Our phylogenetic analysis illustrates the potential for the recently HIV infected to generate rapid onward transmission, even among those who receive VCT soon after infection. Consequently, VCT alone may not have a large impact on the greater transmission potential of recently HIV-infected MSM. Alternative strategies include: more rigorous partner notification; post-exposure prophylaxis among recently exposed MSM; encouraging frequent, regular testing; educating MSM and healthcare providers about seroconversion illness.
This analysis demonstrates how the integration of clinical, laboratory and sequence-based data can be used to explore HIV transmission and related public health problems more extensively. Although the analysis has not measured the force of infection from the recently HIV-infected population, or the impact of VCT on HIV transmission, it highlighted the need for specific targeting of the recently exposed and those with STI for VCT. It also revealed that VCT alone may be limited in its ability to prevent HIV transmission.
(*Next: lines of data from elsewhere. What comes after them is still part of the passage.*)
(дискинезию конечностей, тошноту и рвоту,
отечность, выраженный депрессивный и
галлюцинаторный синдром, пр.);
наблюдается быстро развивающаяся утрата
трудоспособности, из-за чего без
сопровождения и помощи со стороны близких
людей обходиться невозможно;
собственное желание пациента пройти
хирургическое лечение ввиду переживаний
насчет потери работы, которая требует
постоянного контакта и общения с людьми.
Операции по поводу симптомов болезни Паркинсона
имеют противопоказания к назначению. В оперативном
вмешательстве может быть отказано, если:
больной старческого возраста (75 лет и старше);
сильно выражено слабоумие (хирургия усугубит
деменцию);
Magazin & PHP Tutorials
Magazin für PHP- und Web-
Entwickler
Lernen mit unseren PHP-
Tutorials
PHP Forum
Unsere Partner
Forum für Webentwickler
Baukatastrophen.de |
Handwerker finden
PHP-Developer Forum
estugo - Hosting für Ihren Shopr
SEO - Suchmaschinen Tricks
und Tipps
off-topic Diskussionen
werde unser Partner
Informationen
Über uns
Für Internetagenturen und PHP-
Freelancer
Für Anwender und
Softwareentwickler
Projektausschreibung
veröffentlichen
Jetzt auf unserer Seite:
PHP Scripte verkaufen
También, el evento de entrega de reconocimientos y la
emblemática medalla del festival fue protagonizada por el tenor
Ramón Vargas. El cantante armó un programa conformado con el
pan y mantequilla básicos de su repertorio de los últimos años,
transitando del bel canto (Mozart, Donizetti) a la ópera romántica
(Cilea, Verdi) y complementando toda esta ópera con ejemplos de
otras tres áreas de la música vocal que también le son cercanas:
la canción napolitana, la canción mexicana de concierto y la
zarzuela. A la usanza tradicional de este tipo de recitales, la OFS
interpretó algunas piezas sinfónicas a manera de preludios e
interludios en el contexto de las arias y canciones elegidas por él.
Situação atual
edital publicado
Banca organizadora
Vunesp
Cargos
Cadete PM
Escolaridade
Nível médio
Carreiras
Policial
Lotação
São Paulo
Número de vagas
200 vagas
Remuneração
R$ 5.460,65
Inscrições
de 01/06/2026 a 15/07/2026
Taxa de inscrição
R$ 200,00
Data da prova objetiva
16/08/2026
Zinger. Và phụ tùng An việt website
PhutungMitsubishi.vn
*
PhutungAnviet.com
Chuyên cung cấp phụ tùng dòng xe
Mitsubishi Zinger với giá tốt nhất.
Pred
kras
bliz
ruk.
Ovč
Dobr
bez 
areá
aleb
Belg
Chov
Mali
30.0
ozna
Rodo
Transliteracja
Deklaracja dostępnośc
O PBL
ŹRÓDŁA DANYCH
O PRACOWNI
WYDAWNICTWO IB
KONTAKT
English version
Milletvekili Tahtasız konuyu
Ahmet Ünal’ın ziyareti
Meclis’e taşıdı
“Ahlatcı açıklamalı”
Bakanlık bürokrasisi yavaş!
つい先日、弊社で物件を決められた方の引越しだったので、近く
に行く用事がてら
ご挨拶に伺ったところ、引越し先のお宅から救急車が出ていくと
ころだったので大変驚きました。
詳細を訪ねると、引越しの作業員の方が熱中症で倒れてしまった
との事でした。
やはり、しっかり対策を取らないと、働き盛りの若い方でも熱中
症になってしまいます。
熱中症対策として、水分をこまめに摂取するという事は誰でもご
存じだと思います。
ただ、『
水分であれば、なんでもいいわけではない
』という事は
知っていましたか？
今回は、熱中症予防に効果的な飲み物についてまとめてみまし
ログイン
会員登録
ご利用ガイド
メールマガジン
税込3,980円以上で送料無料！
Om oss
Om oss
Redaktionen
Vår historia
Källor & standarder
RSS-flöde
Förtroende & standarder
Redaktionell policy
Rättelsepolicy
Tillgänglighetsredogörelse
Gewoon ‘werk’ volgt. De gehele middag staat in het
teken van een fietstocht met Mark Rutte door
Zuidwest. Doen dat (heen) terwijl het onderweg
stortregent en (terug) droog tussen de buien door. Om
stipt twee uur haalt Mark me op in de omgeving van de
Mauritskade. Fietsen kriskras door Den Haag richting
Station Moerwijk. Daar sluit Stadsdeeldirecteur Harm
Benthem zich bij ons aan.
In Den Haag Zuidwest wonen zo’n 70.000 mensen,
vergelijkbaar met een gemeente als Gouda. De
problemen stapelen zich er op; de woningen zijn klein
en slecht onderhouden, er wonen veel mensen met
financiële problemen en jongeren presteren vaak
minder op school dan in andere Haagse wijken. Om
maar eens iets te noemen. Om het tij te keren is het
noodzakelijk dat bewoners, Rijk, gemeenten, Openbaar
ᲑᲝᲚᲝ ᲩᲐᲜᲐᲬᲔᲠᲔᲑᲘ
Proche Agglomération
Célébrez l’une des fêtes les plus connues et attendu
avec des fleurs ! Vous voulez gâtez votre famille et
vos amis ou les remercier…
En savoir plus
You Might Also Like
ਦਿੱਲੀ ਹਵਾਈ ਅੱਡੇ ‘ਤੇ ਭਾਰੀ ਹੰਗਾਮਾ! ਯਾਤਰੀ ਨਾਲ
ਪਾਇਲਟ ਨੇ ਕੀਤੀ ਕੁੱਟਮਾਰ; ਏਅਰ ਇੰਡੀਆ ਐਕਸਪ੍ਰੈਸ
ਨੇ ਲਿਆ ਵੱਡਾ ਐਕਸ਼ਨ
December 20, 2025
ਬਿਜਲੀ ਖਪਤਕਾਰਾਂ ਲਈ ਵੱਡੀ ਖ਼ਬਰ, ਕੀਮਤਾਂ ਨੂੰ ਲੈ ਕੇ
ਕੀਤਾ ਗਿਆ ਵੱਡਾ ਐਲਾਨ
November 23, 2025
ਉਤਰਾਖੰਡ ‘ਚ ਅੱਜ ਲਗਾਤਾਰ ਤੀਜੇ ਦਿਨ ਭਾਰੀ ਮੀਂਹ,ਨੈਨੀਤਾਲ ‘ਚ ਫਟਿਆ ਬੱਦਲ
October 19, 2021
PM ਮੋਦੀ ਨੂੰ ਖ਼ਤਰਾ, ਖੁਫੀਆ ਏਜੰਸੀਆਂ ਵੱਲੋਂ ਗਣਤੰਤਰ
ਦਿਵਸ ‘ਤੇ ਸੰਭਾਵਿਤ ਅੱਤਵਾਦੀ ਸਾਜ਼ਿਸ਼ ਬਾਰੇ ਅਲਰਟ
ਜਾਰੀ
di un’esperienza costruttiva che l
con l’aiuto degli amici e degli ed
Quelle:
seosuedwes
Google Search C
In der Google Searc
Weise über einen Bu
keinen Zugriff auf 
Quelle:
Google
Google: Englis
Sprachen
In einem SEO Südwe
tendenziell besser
The authors extend many thanks to their colleagues at the 15 participating STI clinics and associated laboratories, without whom this work would not have been possible.
Funding: This study was funded by the Department of Health, award ref UAS 6/1, for which the authors are very grateful.
Competing interests: None.
Ethics approval: The UA survey has had Public Health Laboratory Service ethical approval since its inception in 1989 and is compliant with the Human Tissue Act (2004).